Accidents kill 95,612 in 9 months
( 2003-10-24 01:15) (China Daily)
Accidents have claimed 95,612 lives throughout China in nine months this year -- a slight decrease compared with the same period in 2002.
Most of the accidents occurred on the nation's roads, at construction sites and industrial enterprises, in addition to coal mines, which continues to be of major concern.
Liang Jiakun, the safety administration's deputy director, admitted yesterday there are serious problems with production safety management systems at China's coal mines.
In spite of the many actions taken to improve safety, there is still much to do to make coal mining less dangerous, Liang said.
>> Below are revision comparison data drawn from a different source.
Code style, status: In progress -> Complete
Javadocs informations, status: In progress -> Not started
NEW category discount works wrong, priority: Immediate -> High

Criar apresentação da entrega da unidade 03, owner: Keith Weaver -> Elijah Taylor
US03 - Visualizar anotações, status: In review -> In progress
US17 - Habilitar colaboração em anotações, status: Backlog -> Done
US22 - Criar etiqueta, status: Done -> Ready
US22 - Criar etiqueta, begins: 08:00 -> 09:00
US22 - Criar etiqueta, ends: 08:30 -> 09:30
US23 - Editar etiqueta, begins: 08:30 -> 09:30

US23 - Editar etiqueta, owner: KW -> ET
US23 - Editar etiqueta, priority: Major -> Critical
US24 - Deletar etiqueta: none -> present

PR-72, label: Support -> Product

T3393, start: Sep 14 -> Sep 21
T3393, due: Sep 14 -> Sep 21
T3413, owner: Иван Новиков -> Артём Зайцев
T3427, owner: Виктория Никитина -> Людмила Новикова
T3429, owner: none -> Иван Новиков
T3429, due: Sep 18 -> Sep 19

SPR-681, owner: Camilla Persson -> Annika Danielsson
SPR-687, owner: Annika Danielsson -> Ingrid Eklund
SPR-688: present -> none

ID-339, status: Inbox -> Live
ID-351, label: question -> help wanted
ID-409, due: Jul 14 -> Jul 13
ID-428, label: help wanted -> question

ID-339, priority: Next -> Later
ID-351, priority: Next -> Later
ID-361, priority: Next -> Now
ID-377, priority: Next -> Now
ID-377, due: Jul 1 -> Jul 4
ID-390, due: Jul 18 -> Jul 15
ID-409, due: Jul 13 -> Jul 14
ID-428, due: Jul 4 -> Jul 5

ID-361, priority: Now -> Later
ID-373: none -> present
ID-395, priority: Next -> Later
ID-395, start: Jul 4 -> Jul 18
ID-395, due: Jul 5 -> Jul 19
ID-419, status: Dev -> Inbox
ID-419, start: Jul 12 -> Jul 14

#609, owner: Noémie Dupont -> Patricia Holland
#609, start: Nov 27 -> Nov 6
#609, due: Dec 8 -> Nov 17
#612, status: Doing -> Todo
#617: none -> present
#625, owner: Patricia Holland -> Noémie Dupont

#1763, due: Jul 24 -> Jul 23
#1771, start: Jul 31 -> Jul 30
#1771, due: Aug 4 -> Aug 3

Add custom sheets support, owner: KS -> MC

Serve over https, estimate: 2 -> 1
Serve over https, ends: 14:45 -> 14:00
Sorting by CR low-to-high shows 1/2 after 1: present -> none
More than 2,800 coal mining accidents occurred in the first nine months of the year, killing more than 4,600 people.
Six serious accidents,which claimed more than 30 lives each, occurred during the period. The death toll from those incidents reached 309, up 25 per cent when compared with mass accidents last year that each claimed more than 30 people.
Serious accidents have also occurred in some big State-owned coal mines, which were previously held up as shining examples of safe workplaces.
But small, unlicensed coal mines are still the biggest killing fields and the key to preventing the loss of more lives, the administration's spokesman, Huang Yi, said.
The Chinese Government will take tough measures, including shutting down unsafe coal mines, to minimize the spate of accidents, he said.
Huang attributed the deteriorating situation to a reckless acceleration in coal production, which is being driven by brisk sales and rising prices of coal.
"Some previously closed, illegal mines have resumed production, while State-owned coal mines have accelerated their production at the cost of safety standards,'' he said.
Huang said a hit-list has been drawn up to curb the nation's mounting death toll. Among others, it concentrates on small mines that do not have minimum production safety facilities, State-owned mines that pose potential safety risks and State-owned operations that have had accidents since July that have each claimed more than three lives. They can either be closed down or have their production suspended.
The official criticized some localities for failing to balance regional economic growth with safety. He lambasted others for allowing dangerous coal mines to continue operating.